ATHENA WEEK 2 - 1 Flashcards
Choosing INNOVATION PROJECTS follows 3 steps
- identify dimensions
- where are we on the utility curve of each dimension
- where should we invest our money and effort in (use matrix f.e.)
capital rationing
the allocation of finite quantity of resources over different possible uses
How does a firm decide which projects to fund under CAPITAL RATIONING?
They set a fixed R&D budget and uses a RANK ORDERING of possible projects to determine which ones will be funded.
Why is capital rationing especially challenging for startups?
Startups usually need to find EXTERNAL FUNDING, which is difficult because they face much higher costs of capital than large companies.
R&D intensity
the ratio of R&D expenditures to sales
is money worth more today or in the future?
today
there are quantitative and qualitative methods for choosing projects, what are the QUANTITATIVE METHODS?
- NPV
- IRR
- Discounted payback period
- Real options
Discounted cash flow analysis
quantitative methods for assessing whether the anticipated future benefits are large enough to justify expenditures, given the risks
discounted cash analysis flow take 3 things into account
- time value of money
- payback period
- risk
NPV
present value of future cash inflows - present value of cash outflows, if NVP > 0 then it is good
IRR
discount rate at which the NPV of a project becomes 0. IRR > RR (required return) is good.
discounted payback period
the time to break even on a project using discounted cash flows.

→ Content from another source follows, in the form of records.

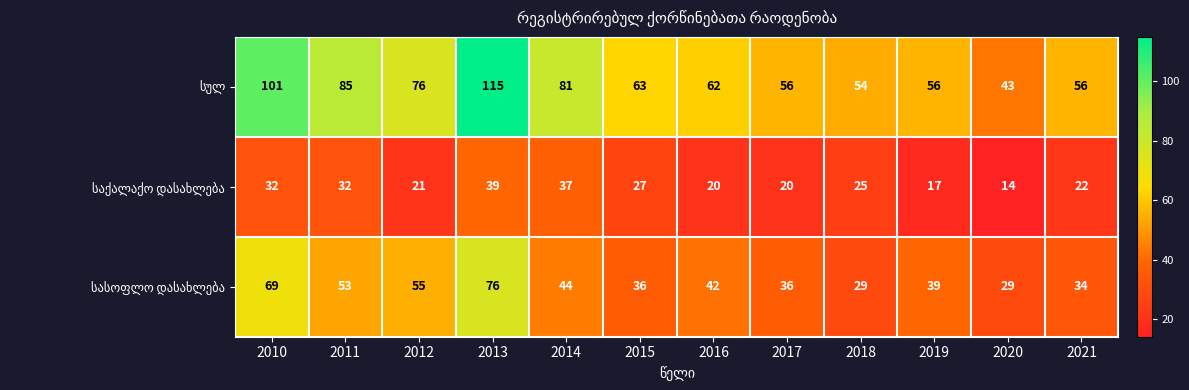

What is the spread (max minus min) of values at 2010?

69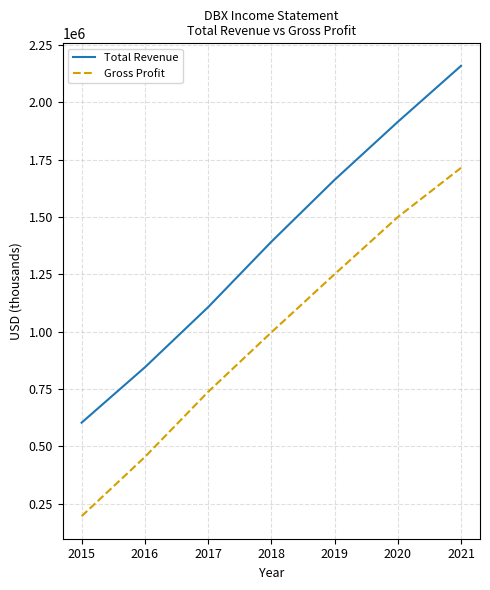

What are all the series names shown in the legend?

Total Revenue, Gross Profit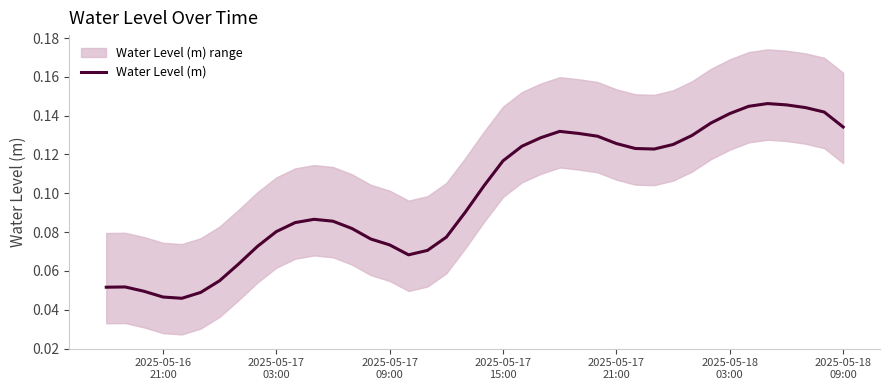

How many distinct data groups are displayed?

1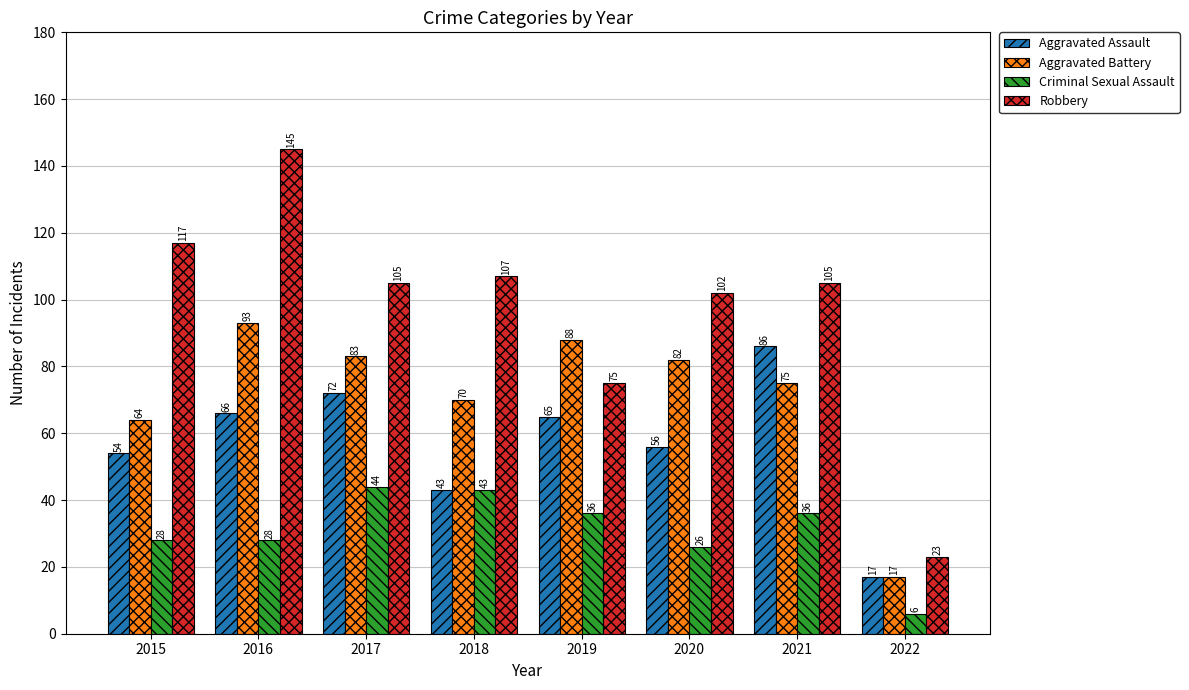

What is the sum of the Aggravated Battery values at 2018 and 2015?

134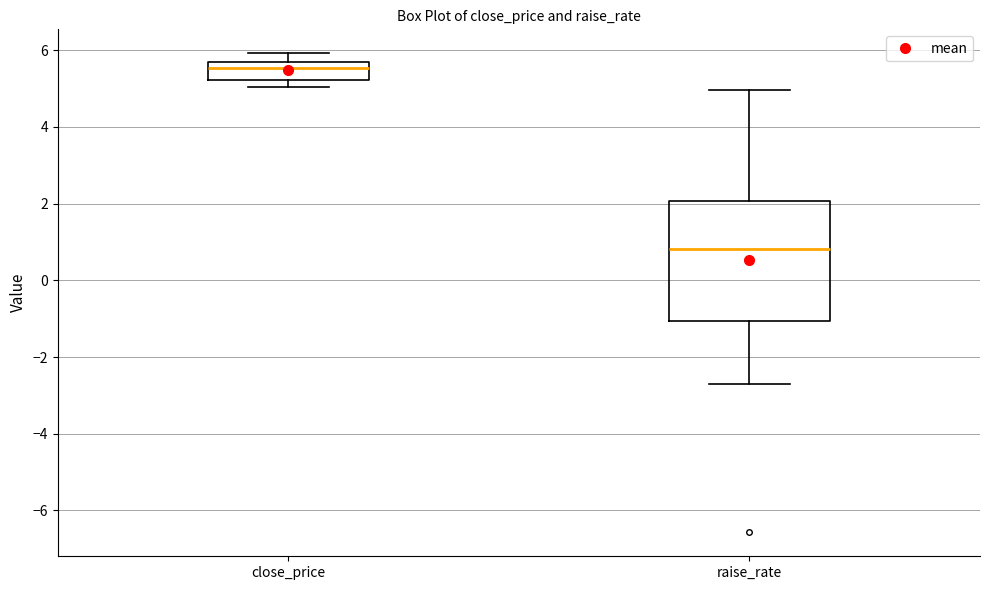

Reading left to right, read every box against the y-axis: the position of its median line, the range the box covers, and the ends of its whiskers. The values are not printed on the chart, so give them approximately, as read against the axis.

close_price: median 5.6 (inside the box), box 5.2 to 5.6, whiskers 5.0 to 6.0
raise_rate: median 0.8, box -1.0 to 2.0, whiskers -2.6 to 5.0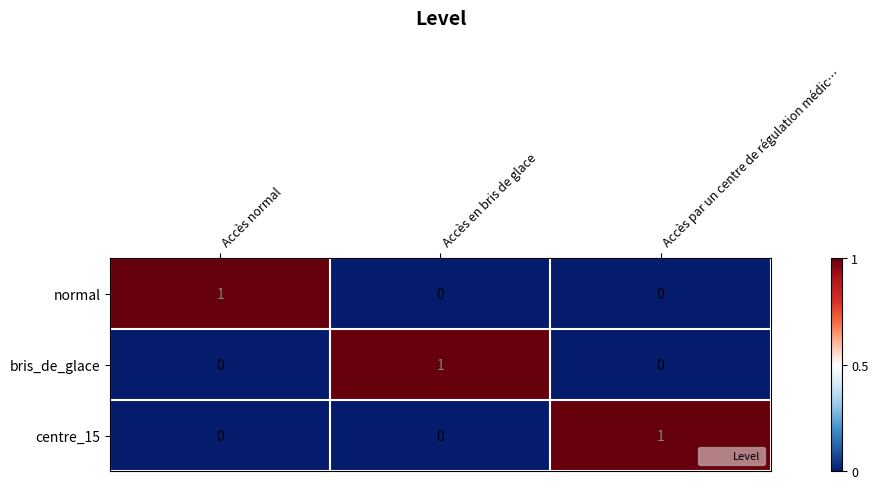

At how many categories does at least one series exceed 0?

3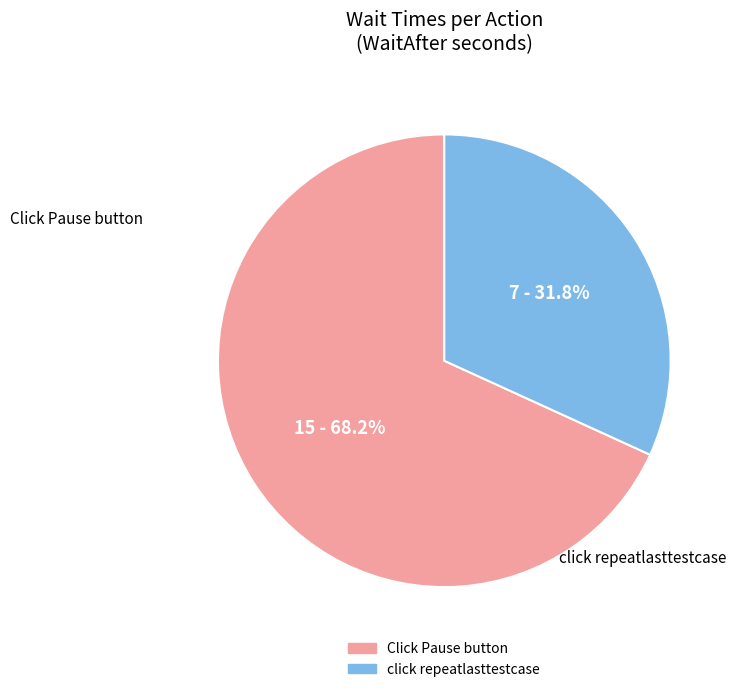

Between click repeatlasttestcase and Click Pause button, which is larger?

Click Pause button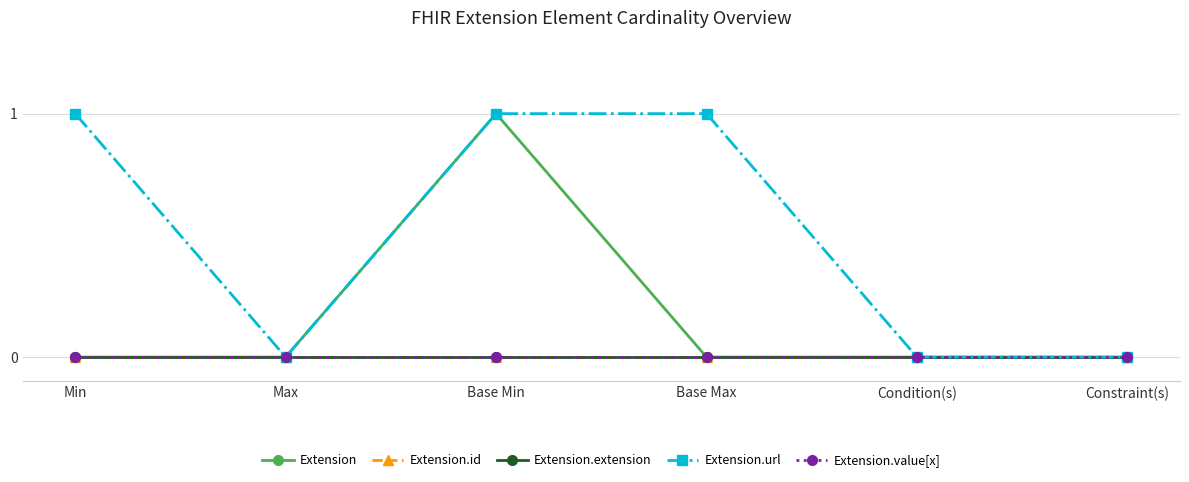

Reading left to right, extract all data points from this chart.

Extension: Min=0	Max=0	Base Min=1	Base Max=0	Condition(s)=0	Constraint(s)=0
Extension.id: Min=0	Max=0	Base Min=0	Base Max=0	Condition(s)=0	Constraint(s)=0
Extension.extension: Min=0	Max=0	Base Min=0	Base Max=0	Condition(s)=0	Constraint(s)=0
Extension.url: Min=1	Max=0	Base Min=1	Base Max=1	Condition(s)=0	Constraint(s)=0
Extension.value[x]: Min=0	Max=0	Base Min=0	Base Max=0	Condition(s)=0	Constraint(s)=0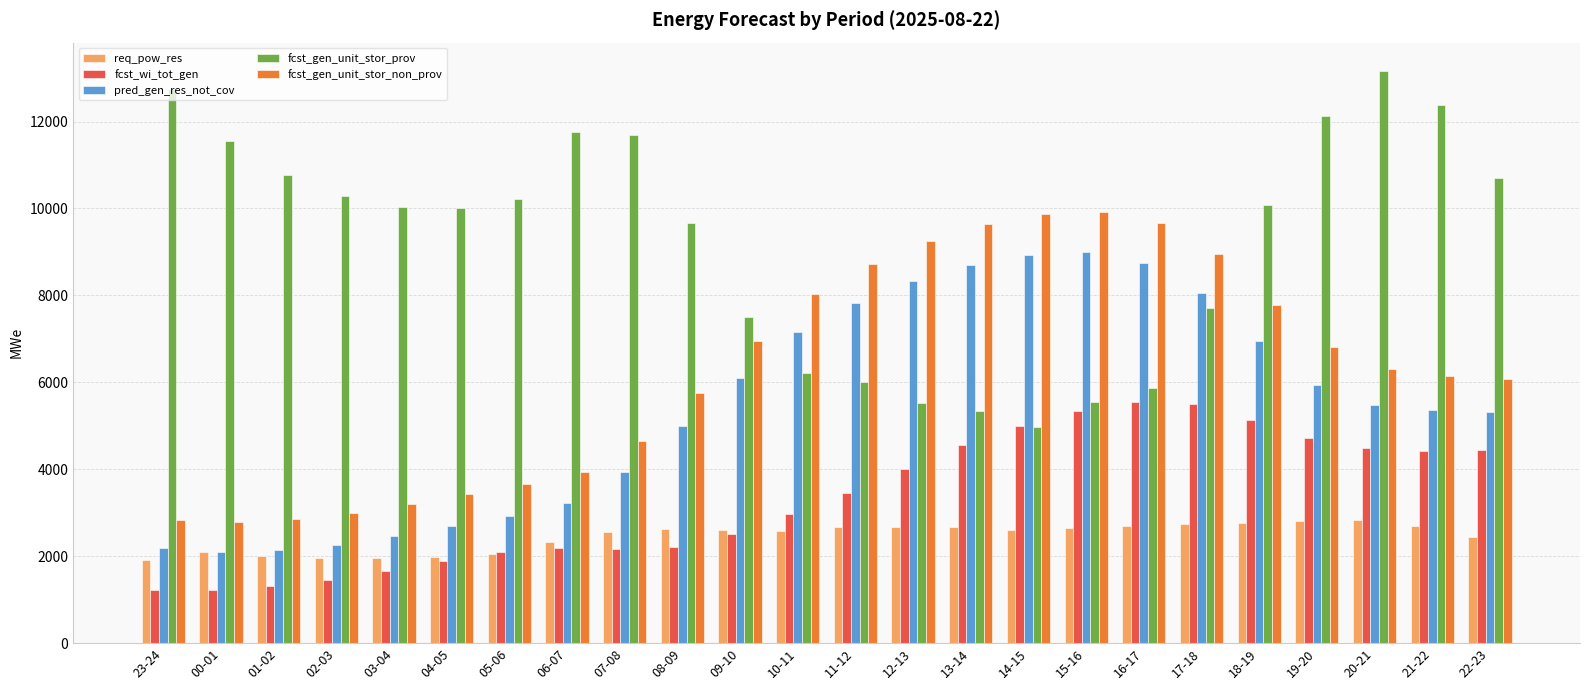

What position from the left is 11-12?

13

Why is the discounted payback period more accurate than the simple payback period?
it accounts for the time value of money
What is a key limitation of the DPP related to profit estimates?
is only as accurate as the original estimates of the project’s profits, and it is often extremely difficult to predict technology returns.
How does the DPP typically treat short-term vs. long-term or risky projects?
favors short-term investments and tends to ignore high-risk, high-reward projects.
How can the DPP undervalue important projects?
It can undervalue projects that bring long-term growth because it focuses on discounted cash flows, missing the potential of future gains.
real options
the application of stock option valuation methods to investments in nonfinancial assets (business projects, tech development, infrastructure investments)
disadvantage of quantitative methods
- don’t focus on long term or risky projects
- fail to capture the strategic importance
- can undervalue a project’s value to the firms
- it is hard to rely on numbers when the market does not exist yet.
there are 3 QUALITATIVE METHODS for choosing projects
- screening questions
- aggregate project planning framework
- q-sort
Qualitative method: screening questions
- Who are most likely the customers of the new product?
- Where will the customers buy the product?
- Does the new product leverage the firm’s core competencies or sources of sustainable competitive advantage?
“Does the new product leverage the firm’s core competencies or sources of sustainable competitive advantage?” is a relevant question for screening questions, why?
Does this new product make use of the things our company is really good at and does it build on what already gives us an edge over competitors?
do screening questions give you a concrete answer?
no
Why are screening questions valuable in project selection, despite not providing concrete answers?
They help the firm consider a wider range of STRATEGIC and MARKET FACTORS important for development decisions.
qualitative methods for projects: The aggregate project planning framework
To map a company’s R&D projects based on RISK, RESOURCE COMMITMENT, and TIMING OF CASH FLOWS, helping balance the project portfolio with strategic goals.